Until then, playing college football wasn’t even on his mind. Without scholarships and big-time college football, kids on the Vienna Vikings play only to play. “You’re just having fun with the guys,” he says. Yet his one year of game tape in the U.S. was enough to convince a few schools to make him an offer to play tight end.

In Raimann’s first two seasons at CMU, 2018 and 2019, it became clear he was more of a blocking tight end than a pass catcher. That led to the second of two meetings with Raimann that McElwain remembers distinctly. The first was when he asked Raimann if he had ever seen the “Sound of Music.” (He hadn’t. He still hasn’t.) The next time, he asked Raimann to change positions. 

“Hey, we’d like you to play tackle,” McElwain told him. 

Raimann tried it and loved it. But just a few practices into his transition early in 2020, everything stopped when Covid hit. So Raimann focused on one thing he could do until football came back: eating. 

When he arrived in the U.S., he weighed 213 pounds. He now weighs 303, and that wasn’t because he overloaded on strudel. Adding 90 pounds turned out to be the most valuable thing to his professional future. Offensive linemen are gargantuan, and Raimann wasn’t nearly big enough. He met with school nutritionists and methodically added a huge amount of weight in a short period of time. 

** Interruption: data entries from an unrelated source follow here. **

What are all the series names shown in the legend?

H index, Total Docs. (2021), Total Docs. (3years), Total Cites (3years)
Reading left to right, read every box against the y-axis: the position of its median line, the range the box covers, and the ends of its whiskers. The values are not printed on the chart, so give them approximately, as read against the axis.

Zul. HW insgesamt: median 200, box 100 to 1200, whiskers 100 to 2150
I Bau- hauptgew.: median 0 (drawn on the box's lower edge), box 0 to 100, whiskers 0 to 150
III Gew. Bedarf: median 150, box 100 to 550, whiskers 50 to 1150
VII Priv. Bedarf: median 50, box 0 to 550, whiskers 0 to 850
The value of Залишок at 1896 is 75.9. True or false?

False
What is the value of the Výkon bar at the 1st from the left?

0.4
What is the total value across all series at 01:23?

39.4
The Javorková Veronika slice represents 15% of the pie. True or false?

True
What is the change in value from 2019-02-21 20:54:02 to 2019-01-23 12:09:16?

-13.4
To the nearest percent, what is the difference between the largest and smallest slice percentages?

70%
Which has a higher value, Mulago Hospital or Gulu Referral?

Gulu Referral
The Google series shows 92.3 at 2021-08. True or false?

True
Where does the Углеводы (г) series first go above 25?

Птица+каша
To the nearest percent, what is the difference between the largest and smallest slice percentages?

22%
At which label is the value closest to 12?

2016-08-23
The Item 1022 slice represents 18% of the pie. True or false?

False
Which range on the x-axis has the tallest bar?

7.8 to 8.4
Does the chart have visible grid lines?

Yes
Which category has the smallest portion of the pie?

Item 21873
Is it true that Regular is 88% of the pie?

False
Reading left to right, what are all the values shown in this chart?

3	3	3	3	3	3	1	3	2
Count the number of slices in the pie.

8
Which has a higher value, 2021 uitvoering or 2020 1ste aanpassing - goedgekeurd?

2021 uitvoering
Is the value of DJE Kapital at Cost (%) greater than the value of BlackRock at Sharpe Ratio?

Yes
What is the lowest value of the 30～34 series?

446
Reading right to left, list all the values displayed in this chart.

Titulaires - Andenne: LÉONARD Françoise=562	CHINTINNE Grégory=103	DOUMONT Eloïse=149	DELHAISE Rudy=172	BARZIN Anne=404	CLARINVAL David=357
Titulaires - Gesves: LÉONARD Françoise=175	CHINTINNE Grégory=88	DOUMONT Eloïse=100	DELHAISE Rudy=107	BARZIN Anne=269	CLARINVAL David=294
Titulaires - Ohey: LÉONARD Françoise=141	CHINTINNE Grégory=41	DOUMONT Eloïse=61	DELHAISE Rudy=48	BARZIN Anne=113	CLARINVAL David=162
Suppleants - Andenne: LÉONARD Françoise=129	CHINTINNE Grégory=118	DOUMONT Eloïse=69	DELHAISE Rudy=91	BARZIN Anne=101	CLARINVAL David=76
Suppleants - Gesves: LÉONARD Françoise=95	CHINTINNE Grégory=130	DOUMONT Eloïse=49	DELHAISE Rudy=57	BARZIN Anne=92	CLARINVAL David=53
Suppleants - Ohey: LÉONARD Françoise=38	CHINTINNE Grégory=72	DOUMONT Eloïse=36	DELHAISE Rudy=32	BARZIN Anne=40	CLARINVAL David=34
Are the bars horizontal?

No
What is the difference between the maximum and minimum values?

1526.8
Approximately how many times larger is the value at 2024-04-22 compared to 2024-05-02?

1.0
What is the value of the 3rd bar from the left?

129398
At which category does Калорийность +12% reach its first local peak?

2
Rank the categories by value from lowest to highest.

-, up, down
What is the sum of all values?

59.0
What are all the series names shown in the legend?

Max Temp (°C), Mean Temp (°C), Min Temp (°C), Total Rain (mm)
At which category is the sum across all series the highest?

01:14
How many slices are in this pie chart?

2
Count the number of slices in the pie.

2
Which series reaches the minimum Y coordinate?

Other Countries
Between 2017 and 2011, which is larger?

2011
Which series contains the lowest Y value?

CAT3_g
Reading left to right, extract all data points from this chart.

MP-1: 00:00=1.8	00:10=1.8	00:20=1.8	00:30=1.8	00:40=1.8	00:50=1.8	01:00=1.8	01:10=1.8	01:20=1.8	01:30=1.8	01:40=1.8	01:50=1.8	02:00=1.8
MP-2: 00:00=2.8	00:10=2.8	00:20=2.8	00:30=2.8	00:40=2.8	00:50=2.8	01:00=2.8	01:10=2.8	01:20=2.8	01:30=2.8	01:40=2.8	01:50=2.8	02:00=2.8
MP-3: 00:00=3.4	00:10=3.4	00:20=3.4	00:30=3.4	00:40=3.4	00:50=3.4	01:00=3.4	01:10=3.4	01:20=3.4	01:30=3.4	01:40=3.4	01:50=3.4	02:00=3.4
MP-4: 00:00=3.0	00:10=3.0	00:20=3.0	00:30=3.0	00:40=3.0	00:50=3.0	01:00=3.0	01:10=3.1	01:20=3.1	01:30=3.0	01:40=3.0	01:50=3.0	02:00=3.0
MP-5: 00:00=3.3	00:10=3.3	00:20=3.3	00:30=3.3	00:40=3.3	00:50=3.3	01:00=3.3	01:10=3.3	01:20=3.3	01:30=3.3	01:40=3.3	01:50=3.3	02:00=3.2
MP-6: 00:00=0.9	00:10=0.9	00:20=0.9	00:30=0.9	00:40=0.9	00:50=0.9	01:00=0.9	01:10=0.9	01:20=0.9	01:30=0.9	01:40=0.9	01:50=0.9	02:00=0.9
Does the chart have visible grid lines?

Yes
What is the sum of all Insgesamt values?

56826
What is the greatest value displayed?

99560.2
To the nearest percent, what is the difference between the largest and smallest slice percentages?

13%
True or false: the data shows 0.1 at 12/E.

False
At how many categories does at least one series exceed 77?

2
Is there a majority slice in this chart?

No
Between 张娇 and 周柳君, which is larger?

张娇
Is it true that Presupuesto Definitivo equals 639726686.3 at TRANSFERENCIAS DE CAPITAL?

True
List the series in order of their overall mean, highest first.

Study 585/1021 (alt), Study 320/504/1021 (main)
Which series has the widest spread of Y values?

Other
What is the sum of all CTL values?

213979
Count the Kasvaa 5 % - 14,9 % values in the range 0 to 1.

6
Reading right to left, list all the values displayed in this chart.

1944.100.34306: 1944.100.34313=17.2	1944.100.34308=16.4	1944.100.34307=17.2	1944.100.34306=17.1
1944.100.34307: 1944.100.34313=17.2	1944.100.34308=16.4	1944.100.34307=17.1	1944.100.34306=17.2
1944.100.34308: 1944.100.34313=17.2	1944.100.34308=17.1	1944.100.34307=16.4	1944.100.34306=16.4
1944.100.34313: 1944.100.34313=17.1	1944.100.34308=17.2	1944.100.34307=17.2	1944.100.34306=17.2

Central Michigan offensive lineman Bernhard Raimann runs the 40-yard dash.

Photo: Kirby Lee/USA TODAY Sports

The result was a player so large and athletic that many mock drafts now have Raimann as a first rounder even though he has played tackle for only two years. That relative inexperience is also what makes him such an attractive prospect. He already excels at a position that his peers have been playing for most of their lives. Now teams can dream about just how good he might still become.

“In this guy’s case,” McElwain says, “his ceiling is really high.”  

Nearly 6,000 miles away from the draft in Las Vegas, there will be a group of people who will be especially curious about the picks happening during the middle of their night. And they can hardly believe that the lithe Vienna Viking they knew is about to become a 300-pound NFL lineman. 

“He left here as a tall, skinny wide receiver for us,” Calaycay said.